**Exercise prompt**
In every row below, substitute "page region" for "layout element" and reproduce the lines with nothing else altered.

**Records to use**
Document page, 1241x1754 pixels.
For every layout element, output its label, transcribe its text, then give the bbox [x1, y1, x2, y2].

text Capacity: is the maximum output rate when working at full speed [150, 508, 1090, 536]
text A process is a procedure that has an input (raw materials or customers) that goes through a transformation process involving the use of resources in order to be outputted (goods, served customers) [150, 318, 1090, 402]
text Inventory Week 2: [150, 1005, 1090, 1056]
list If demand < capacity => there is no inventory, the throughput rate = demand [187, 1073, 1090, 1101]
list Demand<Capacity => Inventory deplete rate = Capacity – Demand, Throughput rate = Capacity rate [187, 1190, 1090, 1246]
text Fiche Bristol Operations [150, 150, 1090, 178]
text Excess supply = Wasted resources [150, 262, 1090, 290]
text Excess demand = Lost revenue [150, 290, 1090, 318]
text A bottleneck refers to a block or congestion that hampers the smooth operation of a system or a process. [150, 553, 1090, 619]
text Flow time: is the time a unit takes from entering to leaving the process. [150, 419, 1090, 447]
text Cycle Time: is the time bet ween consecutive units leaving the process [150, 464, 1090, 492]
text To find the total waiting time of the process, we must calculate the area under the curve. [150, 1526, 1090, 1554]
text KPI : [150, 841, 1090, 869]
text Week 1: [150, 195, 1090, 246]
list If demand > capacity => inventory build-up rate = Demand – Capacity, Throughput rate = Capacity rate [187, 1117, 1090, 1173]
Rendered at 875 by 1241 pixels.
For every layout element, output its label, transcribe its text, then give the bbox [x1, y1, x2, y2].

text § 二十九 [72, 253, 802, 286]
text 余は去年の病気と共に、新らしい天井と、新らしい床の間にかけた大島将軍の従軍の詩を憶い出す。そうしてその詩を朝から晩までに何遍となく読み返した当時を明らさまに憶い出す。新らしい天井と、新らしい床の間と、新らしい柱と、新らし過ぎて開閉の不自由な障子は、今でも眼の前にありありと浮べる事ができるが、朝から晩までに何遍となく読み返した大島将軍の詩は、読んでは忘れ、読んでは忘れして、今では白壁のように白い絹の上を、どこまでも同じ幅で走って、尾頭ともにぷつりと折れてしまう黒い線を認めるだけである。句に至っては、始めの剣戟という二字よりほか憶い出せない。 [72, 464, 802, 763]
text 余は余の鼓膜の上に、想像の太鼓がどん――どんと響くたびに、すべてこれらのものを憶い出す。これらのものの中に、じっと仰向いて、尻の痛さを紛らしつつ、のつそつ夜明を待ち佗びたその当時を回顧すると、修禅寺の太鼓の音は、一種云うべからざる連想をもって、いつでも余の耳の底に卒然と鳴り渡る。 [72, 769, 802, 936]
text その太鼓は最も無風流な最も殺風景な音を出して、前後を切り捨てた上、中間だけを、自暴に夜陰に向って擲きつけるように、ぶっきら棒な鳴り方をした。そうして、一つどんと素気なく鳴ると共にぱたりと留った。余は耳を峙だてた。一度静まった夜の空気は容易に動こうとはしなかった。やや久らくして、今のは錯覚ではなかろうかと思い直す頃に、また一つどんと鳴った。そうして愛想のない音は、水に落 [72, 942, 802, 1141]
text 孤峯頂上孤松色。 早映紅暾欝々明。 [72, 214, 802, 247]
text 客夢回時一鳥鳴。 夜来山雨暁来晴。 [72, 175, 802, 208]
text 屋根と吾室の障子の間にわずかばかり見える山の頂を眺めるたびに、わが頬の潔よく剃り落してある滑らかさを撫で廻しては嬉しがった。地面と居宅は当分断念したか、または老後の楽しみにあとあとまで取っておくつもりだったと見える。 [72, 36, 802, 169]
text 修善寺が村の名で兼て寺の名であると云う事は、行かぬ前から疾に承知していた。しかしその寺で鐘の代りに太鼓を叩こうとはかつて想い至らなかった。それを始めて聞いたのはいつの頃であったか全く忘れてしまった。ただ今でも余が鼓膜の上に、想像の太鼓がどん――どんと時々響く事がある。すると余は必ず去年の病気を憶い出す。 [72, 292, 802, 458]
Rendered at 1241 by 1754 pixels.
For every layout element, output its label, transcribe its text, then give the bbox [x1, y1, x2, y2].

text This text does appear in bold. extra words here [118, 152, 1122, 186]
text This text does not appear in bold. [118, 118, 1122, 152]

**Exercise response**
Document page, 1241x1754 pixels.
For every page region, output its label, transcribe its text, then give the bbox [x1, y1, x2, y2].

text Capacity: is the maximum output rate when working at full speed [150, 508, 1090, 536]
text A process is a procedure that has an input (raw materials or customers) that goes through a transformation process involving the use of resources in order to be outputted (goods, served customers) [150, 318, 1090, 402]
text Inventory Week 2: [150, 1005, 1090, 1056]
list If demand < capacity => there is no inventory, the throughput rate = demand [187, 1073, 1090, 1101]
list Demand<Capacity => Inventory deplete rate = Capacity – Demand, Throughput rate = Capacity rate [187, 1190, 1090, 1246]
text Fiche Bristol Operations [150, 150, 1090, 178]
text Excess supply = Wasted resources [150, 262, 1090, 290]
text Excess demand = Lost revenue [150, 290, 1090, 318]
text A bottleneck refers to a block or congestion that hampers the smooth operation of a system or a process. [150, 553, 1090, 619]
text Flow time: is the time a unit takes from entering to leaving the process. [150, 419, 1090, 447]
text Cycle Time: is the time bet ween consecutive units leaving the process [150, 464, 1090, 492]
text To find the total waiting time of the process, we must calculate the area under the curve. [150, 1526, 1090, 1554]
text KPI : [150, 841, 1090, 869]
text Week 1: [150, 195, 1090, 246]
list If demand > capacity => inventory build-up rate = Demand – Capacity, Throughput rate = Capacity rate [187, 1117, 1090, 1173]
Rendered at 875 by 1241 pixels.
For every page region, output its label, transcribe its text, then give the bbox [x1, y1, x2, y2].

text § 二十九 [72, 253, 802, 286]
text 余は去年の病気と共に、新らしい天井と、新らしい床の間にかけた大島将軍の従軍の詩を憶い出す。そうしてその詩を朝から晩までに何遍となく読み返した当時を明らさまに憶い出す。新らしい天井と、新らしい床の間と、新らしい柱と、新らし過ぎて開閉の不自由な障子は、今でも眼の前にありありと浮べる事ができるが、朝から晩までに何遍となく読み返した大島将軍の詩は、読んでは忘れ、読んでは忘れして、今では白壁のように白い絹の上を、どこまでも同じ幅で走って、尾頭ともにぷつりと折れてしまう黒い線を認めるだけである。句に至っては、始めの剣戟という二字よりほか憶い出せない。 [72, 464, 802, 763]
text 余は余の鼓膜の上に、想像の太鼓がどん――どんと響くたびに、すべてこれらのものを憶い出す。これらのものの中に、じっと仰向いて、尻の痛さを紛らしつつ、のつそつ夜明を待ち佗びたその当時を回顧すると、修禅寺の太鼓の音は、一種云うべからざる連想をもって、いつでも余の耳の底に卒然と鳴り渡る。 [72, 769, 802, 936]
text その太鼓は最も無風流な最も殺風景な音を出して、前後を切り捨てた上、中間だけを、自暴に夜陰に向って擲きつけるように、ぶっきら棒な鳴り方をした。そうして、一つどんと素気なく鳴ると共にぱたりと留った。余は耳を峙だてた。一度静まった夜の空気は容易に動こうとはしなかった。やや久らくして、今のは錯覚ではなかろうかと思い直す頃に、また一つどんと鳴った。そうして愛想のない音は、水に落 [72, 942, 802, 1141]
text 孤峯頂上孤松色。 早映紅暾欝々明。 [72, 214, 802, 247]
text 客夢回時一鳥鳴。 夜来山雨暁来晴。 [72, 175, 802, 208]
text 屋根と吾室の障子の間にわずかばかり見える山の頂を眺めるたびに、わが頬の潔よく剃り落してある滑らかさを撫で廻しては嬉しがった。地面と居宅は当分断念したか、または老後の楽しみにあとあとまで取っておくつもりだったと見える。 [72, 36, 802, 169]
text 修善寺が村の名で兼て寺の名であると云う事は、行かぬ前から疾に承知していた。しかしその寺で鐘の代りに太鼓を叩こうとはかつて想い至らなかった。それを始めて聞いたのはいつの頃であったか全く忘れてしまった。ただ今でも余が鼓膜の上に、想像の太鼓がどん――どんと時々響く事がある。すると余は必ず去年の病気を憶い出す。 [72, 292, 802, 458]
Rendered at 1241 by 1754 pixels.
For every page region, output its label, transcribe its text, then give the bbox [x1, y1, x2, y2].

text This text does appear in bold. extra words here [118, 152, 1122, 186]
text This text does not appear in bold. [118, 118, 1122, 152]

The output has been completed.